* _Task to carry out_
The full listing, written out exactly and without images, is the expected result.

* _Given data_
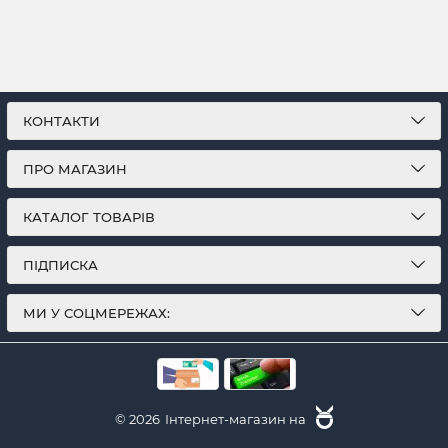
КОНТАКТИ
ПРО МАГАЗИН
КАТАЛОГ ТОВАРІВ
ПІДПИСКА
МИ У СОЦМЕРЕЖАХ:
© 2026
Інтернет-магазин на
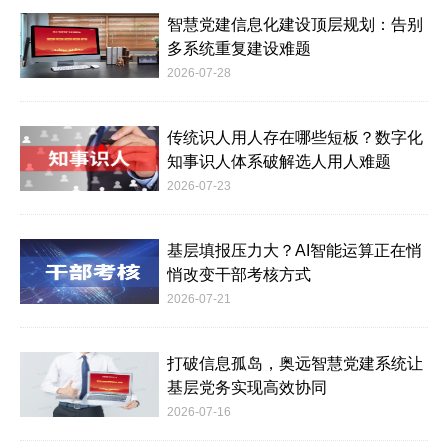
智慧党建信息化建设顶层规划：告别
多系统重复建设难题
2026-07-28
传统识人用人存在哪些短板？数字化
知事识人体系破解选人用人难题
2026-07-23
基层填报压力大？AI智能运算正在悄
悄改变干部考核方式
2026-07-21
打破信息孤岛，奥远智慧党建系统让
基层党务实现高效协同
2026-07-16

* _Reply to the task_
КОНТАКТИ
ПРО МАГАЗИН
КАТАЛОГ ТОВАРІВ
ПІДПИСКА
МИ У СОЦМЕРЕЖАХ:
© 2026
Інтернет-магазин на
智慧党建信息化建设顶层规划：告别
多系统重复建设难题
2026-07-28
传统识人用人存在哪些短板？数字化
知事识人体系破解选人用人难题
2026-07-23
基层填报压力大？AI智能运算正在悄
悄改变干部考核方式
2026-07-21
打破信息孤岛，奥远智慧党建系统让
基层党务实现高效协同
2026-07-16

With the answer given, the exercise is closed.